## EXERCISE GOAL
Reading the data below, count the lines that carry the string "from". Give nothing but the count.

## DATA SHOWN

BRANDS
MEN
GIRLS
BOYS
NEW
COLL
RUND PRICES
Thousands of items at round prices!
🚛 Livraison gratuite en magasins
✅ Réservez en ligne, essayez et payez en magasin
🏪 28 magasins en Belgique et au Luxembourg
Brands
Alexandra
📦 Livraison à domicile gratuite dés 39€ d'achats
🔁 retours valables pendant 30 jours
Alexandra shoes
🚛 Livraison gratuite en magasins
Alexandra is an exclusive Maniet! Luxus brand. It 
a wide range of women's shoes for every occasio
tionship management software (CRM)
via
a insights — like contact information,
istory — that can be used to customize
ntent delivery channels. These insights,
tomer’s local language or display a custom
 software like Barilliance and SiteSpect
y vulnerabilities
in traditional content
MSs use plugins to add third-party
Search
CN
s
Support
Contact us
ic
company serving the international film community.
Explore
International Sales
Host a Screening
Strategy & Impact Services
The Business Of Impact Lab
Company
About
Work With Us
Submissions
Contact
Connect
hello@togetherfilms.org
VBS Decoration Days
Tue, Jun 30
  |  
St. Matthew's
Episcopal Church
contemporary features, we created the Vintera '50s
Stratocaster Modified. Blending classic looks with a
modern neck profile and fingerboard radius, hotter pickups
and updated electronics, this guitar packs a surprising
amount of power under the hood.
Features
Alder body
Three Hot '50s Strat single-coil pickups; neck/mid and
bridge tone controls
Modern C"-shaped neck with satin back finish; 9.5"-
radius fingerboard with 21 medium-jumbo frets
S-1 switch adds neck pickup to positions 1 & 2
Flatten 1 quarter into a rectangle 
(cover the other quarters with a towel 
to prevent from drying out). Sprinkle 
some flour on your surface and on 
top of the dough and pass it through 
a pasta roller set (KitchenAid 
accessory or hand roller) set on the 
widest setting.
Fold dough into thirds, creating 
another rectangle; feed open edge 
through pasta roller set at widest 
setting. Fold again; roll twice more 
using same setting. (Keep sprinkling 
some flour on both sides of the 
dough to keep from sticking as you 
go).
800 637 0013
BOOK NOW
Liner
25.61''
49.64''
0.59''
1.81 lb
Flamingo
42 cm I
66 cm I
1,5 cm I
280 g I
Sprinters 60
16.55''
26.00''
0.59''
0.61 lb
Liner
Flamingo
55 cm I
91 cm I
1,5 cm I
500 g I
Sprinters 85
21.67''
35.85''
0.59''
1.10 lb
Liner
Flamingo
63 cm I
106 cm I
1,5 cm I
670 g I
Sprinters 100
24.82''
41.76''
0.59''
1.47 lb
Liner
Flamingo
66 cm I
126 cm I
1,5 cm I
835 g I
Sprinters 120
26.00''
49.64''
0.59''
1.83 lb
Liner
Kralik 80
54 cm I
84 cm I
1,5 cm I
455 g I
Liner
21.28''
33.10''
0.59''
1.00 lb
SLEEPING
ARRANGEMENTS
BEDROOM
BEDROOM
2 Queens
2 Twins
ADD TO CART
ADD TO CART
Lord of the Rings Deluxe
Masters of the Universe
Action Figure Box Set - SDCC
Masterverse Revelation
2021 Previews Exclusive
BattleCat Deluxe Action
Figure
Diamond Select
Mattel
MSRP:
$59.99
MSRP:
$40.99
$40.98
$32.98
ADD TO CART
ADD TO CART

## RESPONSE AREA
2